Kevin grabbed my hand and squeezed it too hard, making me wince. "Max," he said nervously. "What the hell is going on?"

"Dude, are you trying to break my hand or what?" I had to yank his hand away from mine.

"I'm sorry, babes," he apologized, "but we need to call someone."

The person who came to help us was a woman that looked a throwback to the '50s. Bobbed hairdo, angora sweater, and a poodle skirt. Our source told us that this woman was a Kahuna and came highly recommended. She made no introduction, and she didn't ask for a fee. Instead, she stood in our doorway and quietly looked around and said, "Whoever this man is, his ghost is going to make a third appearance. You two tell him that he is scaring you when he does that, do you understand? After that, he'll leave."

"That's it?" Kevin asked. "You or we don't have to do anything else?"

"Well, that backroom was his bedroom, and this wall here in the kitchen at one time was the front door," she pointed. "So, this was his house, and his third appearance will tell you how it ended for him."

With that, she turned and left. "What about your fee?" I called out to her.

"Call me after his next appearance, then we can talk fee," she replied.


Two days later, Kevin and I were planting pakalana around the house after we'd already put up trellises earlier. There was no sound to indicate his presence; he was just there, raising his pickax over his head and striking at something again and again.

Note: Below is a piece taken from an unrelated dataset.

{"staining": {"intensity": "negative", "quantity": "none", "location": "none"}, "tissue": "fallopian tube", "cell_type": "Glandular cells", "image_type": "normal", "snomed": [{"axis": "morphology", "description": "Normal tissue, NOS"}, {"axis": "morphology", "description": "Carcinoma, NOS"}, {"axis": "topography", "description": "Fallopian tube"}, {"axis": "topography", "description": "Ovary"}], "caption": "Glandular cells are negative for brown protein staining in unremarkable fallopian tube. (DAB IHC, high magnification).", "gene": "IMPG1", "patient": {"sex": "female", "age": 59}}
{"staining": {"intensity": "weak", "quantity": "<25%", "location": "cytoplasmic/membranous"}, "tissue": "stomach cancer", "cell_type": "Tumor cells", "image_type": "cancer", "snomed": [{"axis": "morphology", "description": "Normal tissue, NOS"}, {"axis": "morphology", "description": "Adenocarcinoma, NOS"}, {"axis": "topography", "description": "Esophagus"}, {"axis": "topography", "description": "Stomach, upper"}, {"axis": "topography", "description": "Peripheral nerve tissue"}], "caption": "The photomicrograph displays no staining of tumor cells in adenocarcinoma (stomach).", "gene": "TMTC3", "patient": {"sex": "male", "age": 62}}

When he brought up the handle again to lift it over his head strike, the pickax came loose from the handle and went flying into the air. The old man looked up and became blinded by the sun. The pickax landed point first right through the top of his head, killing him instantly. That's when my husband and I followed the kahuna's instructions, "Please leave," we told the apparition. "You're scaring us; please go to your rest." It obliged us and left and never manifested again. I called the kahuna that same day and told her what had happened. "Oh good!" she was so cheerful. "he died on the property, yeah?" She asked, already knowing the answer.

"From what we saw," I began. "It looked like he did."

"I'm on my way for my fee; it's three hundred dollars," she hung up, and when she arrived twenty minutes later, we paid her in full. Eventually, Kevin and I decided to sell the place and move to town. After everything, we felt like we had intruded on the old Hawaiian man's space, and we wanted to leave him to his peace. It was an awful way to die, but it's also a horrible way to exist in the afterlife. Love and aloha to this kupuna.